肥満とCOVID-19重症度

今朝の日経新聞には、COVID-19による死亡患者数(人口比)が欧州圏で多く、アジア圏で少ないという記事が掲載されていました。人口100万人あたりの死亡患者数のトップはベルギーで786名、イギリスは521名、フランスは429名、米国は282名となっています。一方アジア圏では、日本は6名、韓国は5名、中国は3名、インドは2名と、いずれも10名未満です。この極端な差がどこから生まれるのか、統計上の数字の信憑性など、諸説はありますが、まだ確固たる根拠は明示されていません。

こうした背景の中、肥満とCOVID-19との関連について調べた報告が、フランスから出てきました。高死亡率の国家は、先進諸国が多く、必然的に肥満の患者数も多くなります。この研究では、BMI(体重/身長の二乗)が30以上を肥満と定義して、フランスのリールリヨンの施設に入院したCOVID-19患者について、肥満とCOVID-19の重症度との関係について調べています。

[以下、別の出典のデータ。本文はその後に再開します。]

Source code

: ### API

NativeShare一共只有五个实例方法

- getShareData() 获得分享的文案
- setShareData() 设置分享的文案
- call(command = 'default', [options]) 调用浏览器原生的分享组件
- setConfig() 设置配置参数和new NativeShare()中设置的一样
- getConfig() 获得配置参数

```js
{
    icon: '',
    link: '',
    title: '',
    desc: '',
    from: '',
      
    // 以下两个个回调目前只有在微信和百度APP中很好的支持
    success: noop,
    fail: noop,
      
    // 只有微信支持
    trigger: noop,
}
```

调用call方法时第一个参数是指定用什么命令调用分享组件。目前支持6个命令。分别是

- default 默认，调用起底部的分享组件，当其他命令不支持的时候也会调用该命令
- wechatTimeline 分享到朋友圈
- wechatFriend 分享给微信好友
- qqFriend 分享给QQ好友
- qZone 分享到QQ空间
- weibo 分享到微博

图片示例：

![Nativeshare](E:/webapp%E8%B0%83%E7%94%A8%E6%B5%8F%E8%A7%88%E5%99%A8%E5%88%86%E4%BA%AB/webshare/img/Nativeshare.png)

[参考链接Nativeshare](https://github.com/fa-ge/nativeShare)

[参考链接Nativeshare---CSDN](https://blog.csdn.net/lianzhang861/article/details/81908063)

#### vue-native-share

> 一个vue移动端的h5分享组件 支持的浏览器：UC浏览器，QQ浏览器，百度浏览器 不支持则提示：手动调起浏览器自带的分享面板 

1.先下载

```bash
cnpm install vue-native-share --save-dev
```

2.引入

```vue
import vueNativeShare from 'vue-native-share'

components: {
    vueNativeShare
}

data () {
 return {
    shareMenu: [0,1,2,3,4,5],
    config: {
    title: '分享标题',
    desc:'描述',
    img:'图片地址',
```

リヨン大学病院に入院したCOVID-19患者340名について調べた結果、BMI30以上の肥満患者の割合は25%であり、一般的なフランス人の割合である15.3%よりも高い傾向がありました。さらに年齢や性別など他の危険因子を除外して計算すると、肥満患者ではCOVID-19により入院するリスクが、一般的なフランス人よりも1.35倍高くなっています。さらにICUでの管理が必要な重症化する例をみると、肥満者は通常体重者と比較して、1.89倍、ほぼ2倍近くとなっています。リールの病院ではこの比率はさらに高くなり3倍近くにもなっていました。(上図)

なぜ肥満患者でCOVID-19が重症化するかについてのコメントはありませんでした。しかし、内臓肥満があると全身の炎症反応が起きやすくなることは知られています。またベッドに臥床している態勢では、内臓脂肪により横隔膜が圧迫され呼吸機能が低下しやすいことなど、いくつかの原因が考えられます。

冒頭に述べた、欧州とアジア圏での死亡患者数の違いの原因の一つに、肥満者数の違いがあるかもしれません。
COVID-19 予防には、肥満の解消も必要だと考えます。